BY AVI FRISCH
NEWJERSEYNEWSROOM.COM
COMMENTARY
One of the few ideas offered by Republicans for health care reform is to allow health insurance companies to sell plans nationally without regard to state borders or state regulation.
As Rep. Charles Boustany (R-La.) put it in his response to the President last week, "I and many other Republicans believe that that will provide real choice and competition to lower the cost of health insurance."
This Republican idea conceivably could ameliorate some problems in the health insurance market. One such would be the common lack of competition within given states.
New Jersey, I heard Governor Corzine pronounce, has one company that covers 65 percent of the market. In some states as much as 85 percent of the insurance market is controlled by a single carrier. Another problem is that costs differ greatly from state to state, and allowing interstate competition would presumably somehow (as if by magic) allow the lowest cost insurance company to enter a state and drive down prices.Taking this suggestion at face value, it appears to have some worth. So what is the problem? Delaware, little Delaware.

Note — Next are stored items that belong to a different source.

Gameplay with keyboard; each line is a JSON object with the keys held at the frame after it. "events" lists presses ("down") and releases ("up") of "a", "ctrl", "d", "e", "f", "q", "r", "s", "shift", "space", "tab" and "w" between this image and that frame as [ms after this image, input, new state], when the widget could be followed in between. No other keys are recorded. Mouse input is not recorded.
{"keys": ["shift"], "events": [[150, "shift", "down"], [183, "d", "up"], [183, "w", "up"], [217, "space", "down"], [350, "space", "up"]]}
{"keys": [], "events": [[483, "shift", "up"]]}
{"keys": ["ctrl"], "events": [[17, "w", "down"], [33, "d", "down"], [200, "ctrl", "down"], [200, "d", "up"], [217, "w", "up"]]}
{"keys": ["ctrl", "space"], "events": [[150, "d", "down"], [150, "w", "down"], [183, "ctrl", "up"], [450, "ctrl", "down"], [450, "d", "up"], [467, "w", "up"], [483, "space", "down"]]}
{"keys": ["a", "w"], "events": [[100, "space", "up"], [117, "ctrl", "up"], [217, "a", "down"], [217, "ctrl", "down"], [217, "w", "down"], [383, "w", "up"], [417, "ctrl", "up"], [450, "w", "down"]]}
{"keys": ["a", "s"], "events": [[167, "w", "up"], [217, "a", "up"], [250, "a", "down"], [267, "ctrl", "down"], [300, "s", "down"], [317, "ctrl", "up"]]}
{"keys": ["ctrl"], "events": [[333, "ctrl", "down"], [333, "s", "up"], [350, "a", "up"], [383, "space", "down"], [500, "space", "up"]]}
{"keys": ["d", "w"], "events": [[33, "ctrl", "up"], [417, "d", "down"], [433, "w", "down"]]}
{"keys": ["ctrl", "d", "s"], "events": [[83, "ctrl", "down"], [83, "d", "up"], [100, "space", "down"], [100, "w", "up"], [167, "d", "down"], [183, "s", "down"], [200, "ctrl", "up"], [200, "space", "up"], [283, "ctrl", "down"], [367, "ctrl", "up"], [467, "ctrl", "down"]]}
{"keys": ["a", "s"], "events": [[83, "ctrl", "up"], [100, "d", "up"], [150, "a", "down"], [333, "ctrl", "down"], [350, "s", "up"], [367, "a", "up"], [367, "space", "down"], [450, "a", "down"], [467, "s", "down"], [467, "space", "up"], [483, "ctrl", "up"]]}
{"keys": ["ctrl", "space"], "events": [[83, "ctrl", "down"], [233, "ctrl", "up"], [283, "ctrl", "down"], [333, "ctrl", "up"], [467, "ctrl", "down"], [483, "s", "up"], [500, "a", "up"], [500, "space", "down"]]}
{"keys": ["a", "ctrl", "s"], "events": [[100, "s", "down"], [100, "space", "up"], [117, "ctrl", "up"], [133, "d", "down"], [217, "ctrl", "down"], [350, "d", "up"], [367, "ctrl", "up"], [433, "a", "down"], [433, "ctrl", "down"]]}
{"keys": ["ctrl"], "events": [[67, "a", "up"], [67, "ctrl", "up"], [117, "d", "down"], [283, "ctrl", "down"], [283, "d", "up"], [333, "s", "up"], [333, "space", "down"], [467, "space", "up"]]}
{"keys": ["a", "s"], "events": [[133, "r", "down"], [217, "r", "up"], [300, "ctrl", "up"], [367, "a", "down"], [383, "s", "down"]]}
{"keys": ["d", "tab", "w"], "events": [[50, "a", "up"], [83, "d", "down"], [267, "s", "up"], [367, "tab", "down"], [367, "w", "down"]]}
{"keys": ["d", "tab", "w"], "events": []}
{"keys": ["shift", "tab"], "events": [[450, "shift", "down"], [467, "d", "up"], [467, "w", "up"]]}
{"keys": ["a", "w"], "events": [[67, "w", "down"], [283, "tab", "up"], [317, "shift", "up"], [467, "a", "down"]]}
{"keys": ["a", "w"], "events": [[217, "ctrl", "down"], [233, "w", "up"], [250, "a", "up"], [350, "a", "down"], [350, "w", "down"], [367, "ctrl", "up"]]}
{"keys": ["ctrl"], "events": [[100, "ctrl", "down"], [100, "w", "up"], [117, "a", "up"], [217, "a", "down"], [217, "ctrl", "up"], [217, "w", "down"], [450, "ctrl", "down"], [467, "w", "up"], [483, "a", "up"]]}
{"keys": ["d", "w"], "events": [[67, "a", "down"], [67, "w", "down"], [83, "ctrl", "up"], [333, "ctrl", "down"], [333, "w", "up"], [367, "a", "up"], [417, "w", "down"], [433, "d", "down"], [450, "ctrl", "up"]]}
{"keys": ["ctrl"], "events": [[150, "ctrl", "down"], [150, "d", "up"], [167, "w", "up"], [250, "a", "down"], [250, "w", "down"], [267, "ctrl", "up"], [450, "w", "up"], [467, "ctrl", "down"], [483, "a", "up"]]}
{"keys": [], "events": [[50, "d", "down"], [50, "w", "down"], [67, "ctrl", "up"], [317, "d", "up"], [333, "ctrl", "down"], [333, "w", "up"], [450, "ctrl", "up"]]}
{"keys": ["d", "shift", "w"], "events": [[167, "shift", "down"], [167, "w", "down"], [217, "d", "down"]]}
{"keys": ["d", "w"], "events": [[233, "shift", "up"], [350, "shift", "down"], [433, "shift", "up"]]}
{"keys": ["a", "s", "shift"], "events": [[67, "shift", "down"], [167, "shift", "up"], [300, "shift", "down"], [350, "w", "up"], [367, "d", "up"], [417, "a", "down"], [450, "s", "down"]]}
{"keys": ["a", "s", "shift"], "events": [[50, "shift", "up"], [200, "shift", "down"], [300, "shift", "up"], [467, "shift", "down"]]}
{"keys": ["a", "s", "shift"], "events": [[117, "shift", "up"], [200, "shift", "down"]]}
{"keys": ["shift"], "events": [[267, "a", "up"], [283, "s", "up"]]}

Why do I pick on Delaware? Because Delaware, leading the country in incorporations and the home state of many of the most usurious credit card issuers, manages to ratchet down the quality of whatever it touches.
How did it get that way? A bit of history is called for.
In corporate law, Delaware has systematically forced down standards of corporate governance to attract incorporations and the taxes and fees that accompany them. This works to the detriment of shareholders who own but do not manage the companies, by allowing CEO's and boards free reign to manage companies in their own interest.
Delaware (along with South Dakota) has also systematically destroyed restrictions on usurious credit cards. Loose laws in both states wind up allowing banks legally operating out of those states but lending everywhere to charge extremely high interest rates without fear of usury laws.
Similarly, Delaware or some other opportunistic state would doubtless enact health insurance laws under the proposed reform of Congressman Boustany, making the worst possible health insurance the main offering available for virtually everyone in the private insurance market in all states. This will mean that not only will the individual states lose the ability to regulate health insurance, but the power to determine health insurance rates will be given over to that state with the most craven interest in attracting tax dollars regardless of how the public is harmed.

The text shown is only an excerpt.